NASC-ERASMUS, of Rotterdam, in Holland. Elevation of the Pole, 54°.
In this nativity we find mercury and Venus posited in the ascendant; a proof of volubility and freedom of speech; and being also in an airy sign, beheld by a benefic trine of Jupiter from the ninth house, declares the native to be a person of strong natural parts, and rich mental endowments.
The learned Cardan has shewn, that the reason why this native abandoned his own country, and undertook so many complex journeys, was because the luminaries were in the dignities of Mars, with the lord of the ninth in the ascendant, in the conjunction of the lady thereof, in a moveable sign. The same ingenious author further observes, that, while the mid-heaven was under the direction of the sextile rays of Venus, the native enjoyed times of happiness and rest. This was most completely felt about the thirty-fourth year of his age, but its continuance was short. His fifty-sixth year proved a most dangerous and unsuccessful one to him, for he then laboured under the baneful opposition of the Moon to Jupiter, stimulated by the quartile irradiation of Mars. He died in the seventieth year of his age.” (p. 889)
This is an astrological chart, with various astrological symbols arranged around a portrait of Desiderious Erasmus of Rotterdam (Roterodamus), who may in fact have been born in 1466 rather than 1467, and who is today famous for his writing and for his Greek and Latin editions of the New Testament. Ironically, Erasmus wrote on freedom of will, and was also a part of the Protestant movement.

» Parts of the exercise:
1) In the Erasmus nativity excerpt:
(a) What elevation of the Pole is given at the top?
(b) About which year of his age did the native most fully enjoy happiness and rest?
(c) In what year, other than 1467, may Erasmus in fact have been born?
2) Rewrite the passage of the Erasmus nativity excerpt starting at "This is an astrological" and ending at "the Protestant movement.", replacing "portrait" with "likeness".

» Raw data:

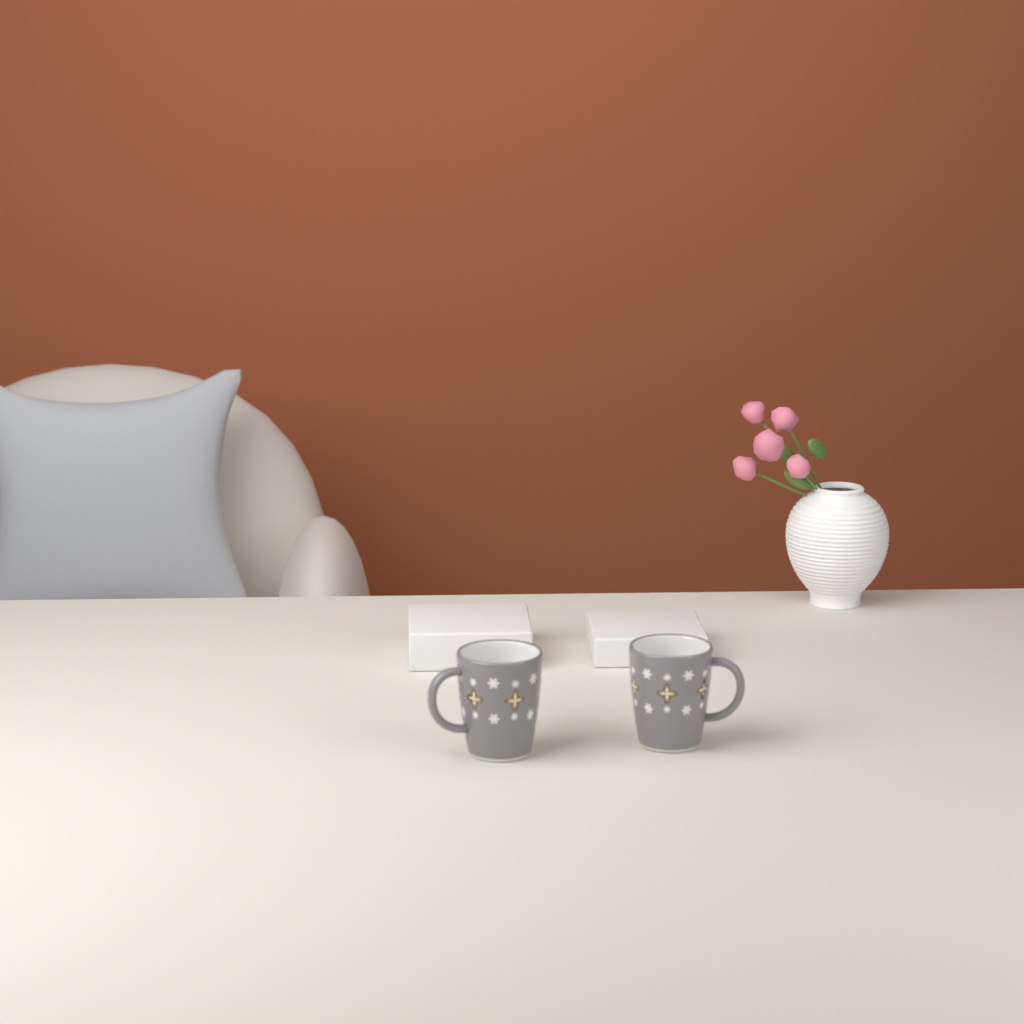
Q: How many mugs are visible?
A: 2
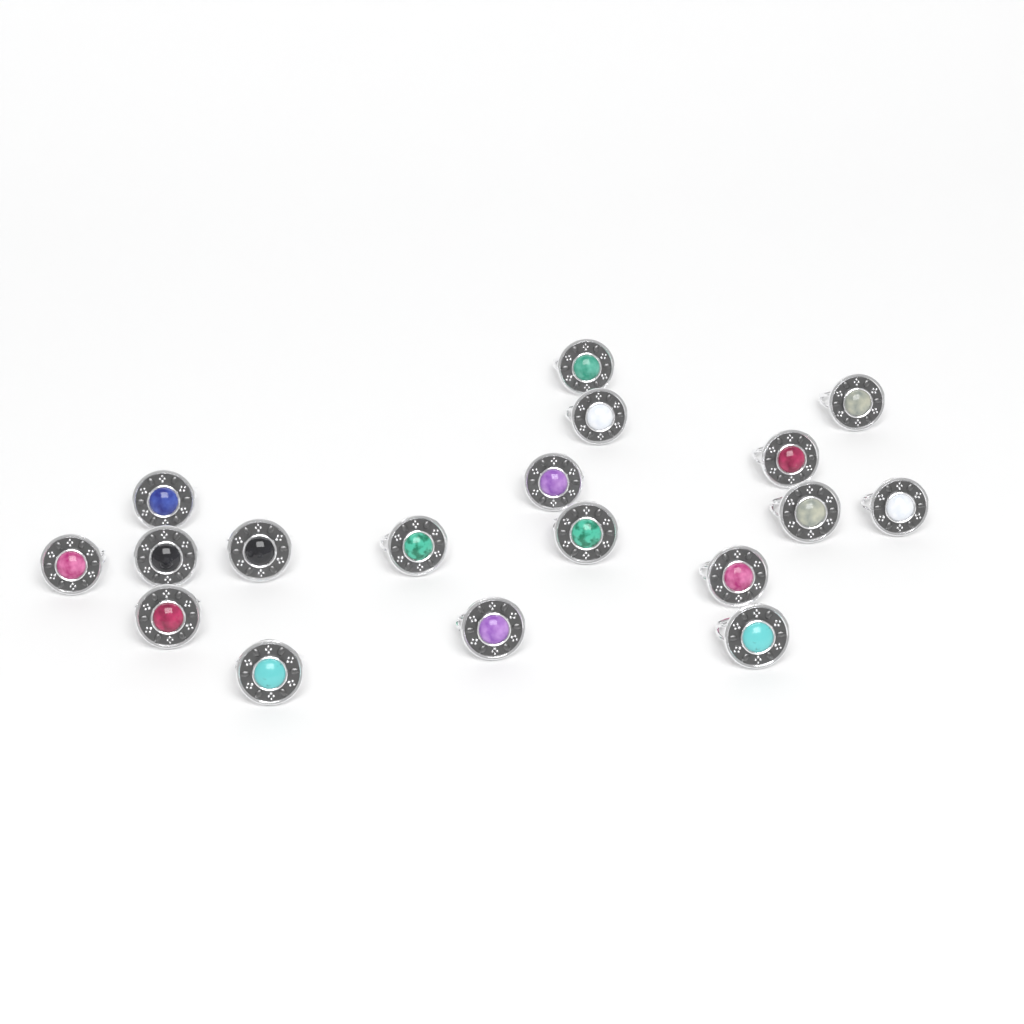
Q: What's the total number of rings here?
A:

» Solutions for each task:
1)
(a) 54°
(b) The thirty-fourth year
(c) 1466

2)
This is an astrological chart, with various astrological symbols arranged around a likeness of Desiderious Erasmus of Rotterdam (Roterodamus), who may in fact have been born in 1466 rather than 1467, and who is today famous for his writing and for his Greek and Latin editions of the New Testament. Ironically, Erasmus wrote on freedom of will, and was also a part of the Protestant movement.